Microgravity in space reveals hidden microbes

    Fecal sample analysis reveals unusual changes wrought by space travel

    October 3, 2022

    2022-10-04 News Standard Article Feature@2x
    (Left to right) Rhodium Scientific’s Olivia Gamez Holzhaus and Heath Mills with Los Alamos National Laboratory collaborators Armand Dichosa and Anand Kumar.

    A mission on board the Space X Crew 5 rocket is aimed at helping explain how the human gut’s microbiome changes while astronauts are in space. The goal is to better prepare humans to stay healthy during space travel. The experiment, launched into space Oct. 5 after a hurricane delay, is the second of its kind in a study of how microgravity affects the human microbiome. The study is a partnership of Los Alamos National Laboratory with Rhodium Scientific and sponsored by the Defense Threat Reduction Agency and International Space Station National Laboratory (ISSNL). Rhodium Scientific is a woman-owned biotechnology company with a strategic partnership agreement with Los Alamos to facilitate science missions in space.

    “The results of our first experiment showed that some bacteria thrived and grew more in microgravity conditions, while others were depleted,” explained Los Alamos biologist Armand Dichosa. “Further, our preliminary evidence suggests that some of the bacteria that thrived are potentially pathogenic and others are potentially beneficial.”

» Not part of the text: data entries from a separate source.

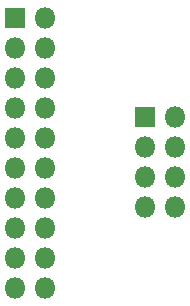
<source format=gbs>
%TF.GenerationSoftware,KiCad,Pcbnew,(5.1.6-0-10_14)*%
%TF.CreationDate,2022-06-04T16:36:40-05:00*%
%TF.ProjectId,programmer_adapter_v2,70726f67-7261-46d6-9d65-725f61646170,rev?*%
%TF.SameCoordinates,Original*%
%TF.FileFunction,Soldermask,Bot*%
%TF.FilePolarity,Negative*%
%FSLAX46Y46*%
G04 Gerber Fmt 4.6, Leading zero omitted, Abs format (unit mm)*
G04 Created by KiCad (PCBNEW (5.1.6-0-10_14)) date 2022-06-04 16:36:40*
%MOMM*%
%LPD*%
G01*
G04 APERTURE LIST*
%ADD10R,1.800000X1.800000*%
%ADD11O,1.800000X1.800000*%
G04 APERTURE END LIST*
D10*
X69230000Y-54530000D03*
D11*
X71770000Y-54530000D03*
X69230000Y-57070000D03*
X71770000Y-57070000D03*
X69230000Y-59610000D03*
X71770000Y-59610000D03*
X69230000Y-62150000D03*
X71770000Y-62150000D03*
X69230000Y-64690000D03*
X71770000Y-64690000D03*
X69230000Y-67230000D03*
X71770000Y-67230000D03*
X69230000Y-69770000D03*
X71770000Y-69770000D03*
X69230000Y-72310000D03*
X71770000Y-72310000D03*
X69230000Y-74850000D03*
X71770000Y-74850000D03*
X69230000Y-77390000D03*
X71770000Y-77390000D03*
D10*
X80240000Y-62920000D03*
D11*
X82780000Y-62920000D03*
X80240000Y-65460000D03*
X82780000Y-65460000D03*
X80240000Y-68000000D03*
X82780000Y-68000000D03*
X80240000Y-70540000D03*
X82780000Y-70540000D03*
M02*

</source>
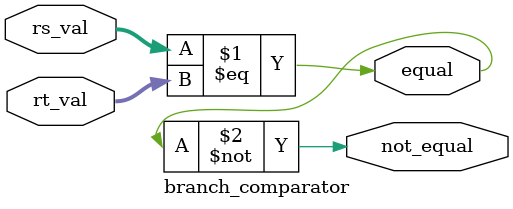
<source format=v>
module branch_comparator #(
    parameter WIDTH = 64
)(
    input  wire [WIDTH-1:0] rs_val,
    input  wire [WIDTH-1:0] rt_val,
    output wire             equal,
    output wire             not_equal
);
    assign equal     = (rs_val == rt_val);
    assign not_equal = ~equal;
endmodule

</source>
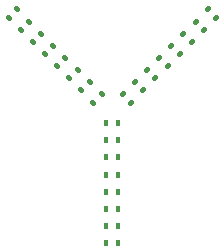
<source format=gbr>
%TF.GenerationSoftware,KiCad,Pcbnew,(5.99.0-11748-g24a41559ca)*%
%TF.CreationDate,2021-08-27T16:42:57+03:00*%
%TF.ProjectId,Flux Condenser,466c7578-2043-46f6-9e64-656e7365722e,3A*%
%TF.SameCoordinates,PX7bfa480PY6bc3e40*%
%TF.FileFunction,Paste,Top*%
%TF.FilePolarity,Positive*%
%FSLAX46Y46*%
G04 Gerber Fmt 4.6, Leading zero omitted, Abs format (unit mm)*
G04 Created by KiCad (PCBNEW (5.99.0-11748-g24a41559ca)) date 2021-08-27 16:42:57*
%MOMM*%
%LPD*%
G01*
G04 APERTURE LIST*
G04 Aperture macros list*
%AMRoundRect*
0 Rectangle with rounded corners*
0 $1 Rounding radius*
0 $2 $3 $4 $5 $6 $7 $8 $9 X,Y pos of 4 corners*
0 Add a 4 corners polygon primitive as box body*
4,1,4,$2,$3,$4,$5,$6,$7,$8,$9,$2,$3,0*
0 Add four circle primitives for the rounded corners*
1,1,$1+$1,$2,$3*
1,1,$1+$1,$4,$5*
1,1,$1+$1,$6,$7*
1,1,$1+$1,$8,$9*
0 Add four rect primitives between the rounded corners*
20,1,$1+$1,$2,$3,$4,$5,0*
20,1,$1+$1,$4,$5,$6,$7,0*
20,1,$1+$1,$6,$7,$8,$9,0*
20,1,$1+$1,$8,$9,$2,$3,0*%
G04 Aperture macros list end*
%ADD10RoundRect,0.100000X-0.176777X-0.035355X-0.035355X-0.176777X0.176777X0.035355X0.035355X0.176777X0*%
%ADD11RoundRect,0.100000X-0.100000X-0.150000X0.100000X-0.150000X0.100000X0.150000X-0.100000X0.150000X0*%
%ADD12RoundRect,0.100000X0.035355X-0.176777X0.176777X-0.035355X-0.035355X0.176777X-0.176777X0.035355X0*%
G04 APERTURE END LIST*
D10*
%TO.C,D31*%
X21528553Y24371447D03*
X20821447Y25078553D03*
%TD*%
%TO.C,D34*%
X17746447Y22003553D03*
X18453553Y21296447D03*
%TD*%
D11*
%TO.C,D25*%
X12250000Y11100000D03*
X13250000Y11100000D03*
%TD*%
D10*
%TO.C,D36*%
X16403553Y19246447D03*
X15696447Y19953553D03*
%TD*%
D11*
%TO.C,D28*%
X13250000Y15450000D03*
X12250000Y15450000D03*
%TD*%
%TO.C,D21*%
X13250000Y5300000D03*
X12250000Y5300000D03*
%TD*%
D12*
%TO.C,D16*%
X9803553Y19953553D03*
X9096447Y19246447D03*
%TD*%
D11*
%TO.C,D24*%
X13250000Y9650000D03*
X12250000Y9650000D03*
%TD*%
D12*
%TO.C,D12*%
X5703553Y24053553D03*
X4996447Y23346447D03*
%TD*%
%TO.C,D11*%
X3971447Y24371447D03*
X4678553Y25078553D03*
%TD*%
%TO.C,D13*%
X6021447Y22321447D03*
X6728553Y23028553D03*
%TD*%
D11*
%TO.C,D23*%
X13250000Y8200000D03*
X12250000Y8200000D03*
%TD*%
D10*
%TO.C,D33*%
X19478553Y22321447D03*
X18771447Y23028553D03*
%TD*%
%TO.C,D38*%
X14353553Y17196447D03*
X13646447Y17903553D03*
%TD*%
%TO.C,D37*%
X14671447Y18928553D03*
X15378553Y18221447D03*
%TD*%
D12*
%TO.C,D15*%
X8071447Y20271447D03*
X8778553Y20978553D03*
%TD*%
D10*
%TO.C,D32*%
X19796447Y24053553D03*
X20503553Y23346447D03*
%TD*%
D11*
%TO.C,D22*%
X12250000Y6750000D03*
X13250000Y6750000D03*
%TD*%
D12*
%TO.C,D17*%
X10828553Y18928553D03*
X10121447Y18221447D03*
%TD*%
%TO.C,D14*%
X7753553Y22003553D03*
X7046447Y21296447D03*
%TD*%
D11*
%TO.C,D27*%
X12250000Y14000000D03*
X13250000Y14000000D03*
%TD*%
D10*
%TO.C,D35*%
X17428553Y20271447D03*
X16721447Y20978553D03*
%TD*%
D12*
%TO.C,D18*%
X11853553Y17903553D03*
X11146447Y17196447D03*
%TD*%
D11*
%TO.C,D26*%
X12250000Y12550000D03*
X13250000Y12550000D03*
%TD*%
M02*

</source>
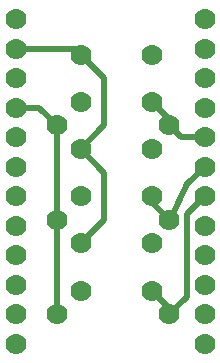
<source format=gbl>
G04 PROTEUS RS274X GERBER FILE*
%FSLAX24Y24*%
%MOIN*%
%ADD11C,0.0200*%
%ADD10C,0.0700*%
G54D11*
X-2952Y+2952D02*
X-984Y+2952D01*
X-787Y+2755D01*
X+0Y+1968D01*
X+0Y+393D01*
X-787Y-393D01*
X+0Y-1181D01*
X+0Y-2755D01*
X-787Y-3543D01*
X-2952Y+984D02*
X-2165Y+984D01*
X-1574Y+393D01*
X-1574Y-2755D01*
X-1574Y-5905D02*
X-1574Y-2755D01*
X+2165Y+393D02*
X+2559Y+0D01*
X+3346Y+0D01*
X+1574Y-1968D02*
X+1377Y-1968D01*
X+2165Y-2755D01*
X+1574Y+1181D02*
X+2165Y+590D01*
X+2165Y+393D01*
X+1574Y-5118D02*
X+2165Y-5708D01*
X+2165Y-5905D01*
X+2755Y-5315D01*
X+2755Y-2559D01*
X+3346Y-1968D01*
X+2165Y-2755D02*
X+2233Y-2688D01*
X+2755Y-1574D01*
X+3346Y-984D01*
G54D10*
X-2952Y+3937D03*
X-2952Y+2952D03*
X-2952Y+1968D03*
X-2952Y+984D03*
X+3346Y+0D03*
X+3346Y-984D03*
X+3346Y-1968D03*
X-787Y+2755D03*
X-787Y+1181D03*
X+1574Y+1181D03*
X+1574Y+2755D03*
X-787Y-393D03*
X-787Y-1968D03*
X+1574Y-1968D03*
X+1574Y-393D03*
X-787Y-3543D03*
X-787Y-5118D03*
X+1574Y-5118D03*
X+1574Y-3543D03*
X-1574Y+393D03*
X+2165Y+393D03*
X-1574Y-2755D03*
X+2165Y-2755D03*
X-1574Y-5905D03*
X+2165Y-5905D03*
X-2952Y+0D03*
X-2952Y-984D03*
X-2952Y-1968D03*
X-2952Y-2952D03*
X-2952Y-3937D03*
X-2952Y-4921D03*
X-2952Y-5905D03*
X-2952Y-6889D03*
X+3346Y-2952D03*
X+3346Y-3937D03*
X+3346Y-4921D03*
X+3346Y-5905D03*
X+3346Y-6889D03*
X+3346Y+3937D03*
X+3346Y+2952D03*
X+3346Y+1968D03*
X+3346Y+984D03*
M00*

</source>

    First study pinpoints species originating from human gut

    In the first launch with Rhodium Scientific, sent to the International Space Station in March 2020, about two dozen samples of bacteria isolated from healthy human fecal donors were allowed to grow during their time in space. At the same cultivation times as on the ISS, control samples of the identical bacteria were grown at Los Alamos. Upon their return to Earth, the team sequenced the genomes of both the space-traveling microbes and the ground control batch.  Comparative analysis revealed both their potential functions, as well as evidence suggesting that some of the space-traveled bacteria were unknown and unidentified. These bacteria were not contaminants from the journey, but rather species that were always present in the human gut but only “showed themselves” by successfully growing in the microgravity environment.

    Keeping astronauts healthy

    For the second experiment, the plan is to send a second round of samples from the same original donor material as the first launch, using the same Rhodium Scientific flight hardware and pre-flight procedures, including Rhodium’s Quality, Industry Compatible (QuIC) Space Process™. The QuIC Space process adds industry-standard quality assurances to life science missions. Prior to launch, Dichosa and colleague Anand Kumar will encapsulate the bacteria in gel microdroplets—one bacterial cell per droplet—to facilitate isolation of the bacterial species that thrive. By isolating the cells in microdroplets, the scientists are able to sequence the genomes of the microbes that grow the most in microgravity.

    “Bacteria require signals from their communities to grow and the gel microdroplets allow the cells to continue to receive signals while growing in separate droplets,” said Dichosa. “While in space, one cell might multiply to become thousands, and then we can use a flow cytometer to find the droplets that contain thousands of clonal cells and sequence them to find out which species they are.”

    These studies stand to help scientists help astronauts. Pinpointing any pathogenic bacteria that might emerge when people are in space allows scientists to identify potential appropriate therapeutics. Furthermore, if some beneficial bacteria thrive, these too could be used to promote astronaut health and well-being. Finally, these sequence data will contribute to studies about why some bacteria grow better in space than on Earth. It will be interesting to determine whether they are affected by the microgravity environment or perhaps the stress of the adventure.